La camera 25 fu l'epicentro del movimento beat e vi passarono in tanti, dall'ereditiera Peggy Guggenheim all'aristocratica britannica Felicity Mason, imparentata con la Regina Madre; alle bellissime e sprovvedute che, come Joy, si innamoravano dell'irraggiungibile Allen; ai giovanottelli arabi che spesso provvedevano a spogliare i loro ospiti non solo dei vestiti ma anche dei quattrini. Qui Ginsberg scriveva lunghe lettere a Kerouac; qui si dedicò a Kaddish, mitica elegia scritta sotto l'effetto delle anfetamine e dedicata a sua madre afflitta da schizofrenia acuta; qui concepì Europa! Europa!, inno alla gioia e all'autodistruzione nella capitale francese dove l'eroina era «così pura che la sniffiamo, sniffiamo, niente schifo d'aghi» e dove i ragazzi e le ragazze erano assai appetibili («Allen& Gregory», scriveva Orlovsky nel resoconto a Kerouac di una notte brava, «hanno le erezioni puntate contro 2 ragazze francesi tutti e 4 a rimbalzare sul letto di ferro, Gregory esce a caccia di ero...»).

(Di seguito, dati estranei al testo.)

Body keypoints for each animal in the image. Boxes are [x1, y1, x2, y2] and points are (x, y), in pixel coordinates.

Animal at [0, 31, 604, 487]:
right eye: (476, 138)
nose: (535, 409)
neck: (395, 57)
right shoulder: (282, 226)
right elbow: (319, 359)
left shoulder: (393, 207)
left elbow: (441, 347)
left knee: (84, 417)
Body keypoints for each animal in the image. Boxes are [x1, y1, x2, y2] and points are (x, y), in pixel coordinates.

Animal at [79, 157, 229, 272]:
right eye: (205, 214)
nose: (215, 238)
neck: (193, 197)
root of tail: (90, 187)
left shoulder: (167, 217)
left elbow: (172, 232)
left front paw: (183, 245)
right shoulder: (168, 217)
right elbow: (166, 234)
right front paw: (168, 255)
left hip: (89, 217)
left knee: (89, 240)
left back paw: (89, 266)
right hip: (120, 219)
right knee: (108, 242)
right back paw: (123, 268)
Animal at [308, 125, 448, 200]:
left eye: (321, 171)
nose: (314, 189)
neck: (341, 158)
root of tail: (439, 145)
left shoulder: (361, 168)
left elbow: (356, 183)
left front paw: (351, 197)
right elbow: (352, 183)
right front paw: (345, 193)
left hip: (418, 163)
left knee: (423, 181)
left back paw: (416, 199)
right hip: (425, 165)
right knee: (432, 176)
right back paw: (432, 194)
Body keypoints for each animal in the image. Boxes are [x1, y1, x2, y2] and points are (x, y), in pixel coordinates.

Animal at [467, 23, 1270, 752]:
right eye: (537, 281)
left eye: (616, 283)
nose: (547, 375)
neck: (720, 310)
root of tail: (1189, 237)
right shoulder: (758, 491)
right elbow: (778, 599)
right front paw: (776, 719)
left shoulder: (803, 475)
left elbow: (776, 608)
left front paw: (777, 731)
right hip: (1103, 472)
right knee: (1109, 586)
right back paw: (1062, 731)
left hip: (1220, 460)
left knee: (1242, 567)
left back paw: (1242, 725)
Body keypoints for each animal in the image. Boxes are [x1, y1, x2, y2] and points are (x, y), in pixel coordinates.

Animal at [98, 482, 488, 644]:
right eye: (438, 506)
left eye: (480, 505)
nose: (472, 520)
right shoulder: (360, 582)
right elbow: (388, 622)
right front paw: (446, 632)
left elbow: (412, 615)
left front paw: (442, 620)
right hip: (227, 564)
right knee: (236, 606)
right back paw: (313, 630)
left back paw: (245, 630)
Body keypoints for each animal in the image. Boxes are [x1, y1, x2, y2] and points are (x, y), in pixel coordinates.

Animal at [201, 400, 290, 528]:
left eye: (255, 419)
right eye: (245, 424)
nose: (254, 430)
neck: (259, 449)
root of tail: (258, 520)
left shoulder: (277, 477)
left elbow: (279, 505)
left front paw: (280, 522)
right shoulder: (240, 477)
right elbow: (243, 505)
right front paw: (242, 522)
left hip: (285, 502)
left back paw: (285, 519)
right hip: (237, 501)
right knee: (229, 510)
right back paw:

L'era dei fatti e dei misfatti parigini fu veloce, feroce e travolgente e durò fino all'inizio degli anni Sessanta, quando il gruppo si sciolse per seguire strade diverse. Allen, accompagnato dal fido Orlovsky, decise di tornare in America dopo aver trascorso due anni in India da cui rientrò con turbante bianco e lunghissimi capelli, mutato in guru del pacifismo e della rivolta hippie. Corso, prima di abbandonare il Beat Hotel, vi scrisse molte delle sue poesie e Burroughs quando lasciò l'albergo vi aveva composto ben cinque libri. Quelle sudice pareti furono per un breve periodo di tempo la più intensa fucina di quel movimento che diventerà un mito del Novecento, lasciando una lunga indelebile impronta che va da Bob Dylan a Patty Smith, da Francesco Guccini a Charles Bukowski a tanta letteratura del secolo passato.

E Kerouac? Gli amici lo ritroveranno in America, ma morirà prima di tutti, per un'emorragia interna provocata dalla cirrosi epatica, a soli 47 anni, nel 1969. Ma era stato lui il vero Buddha della Beat generation. In On the road aveva scolpito l'icona del movimento: «Dobbiamo andare e non fermarci finché non siamo arrivati». «Dove andiamo?» . «Non lo so. Ma dobbiamo andare ».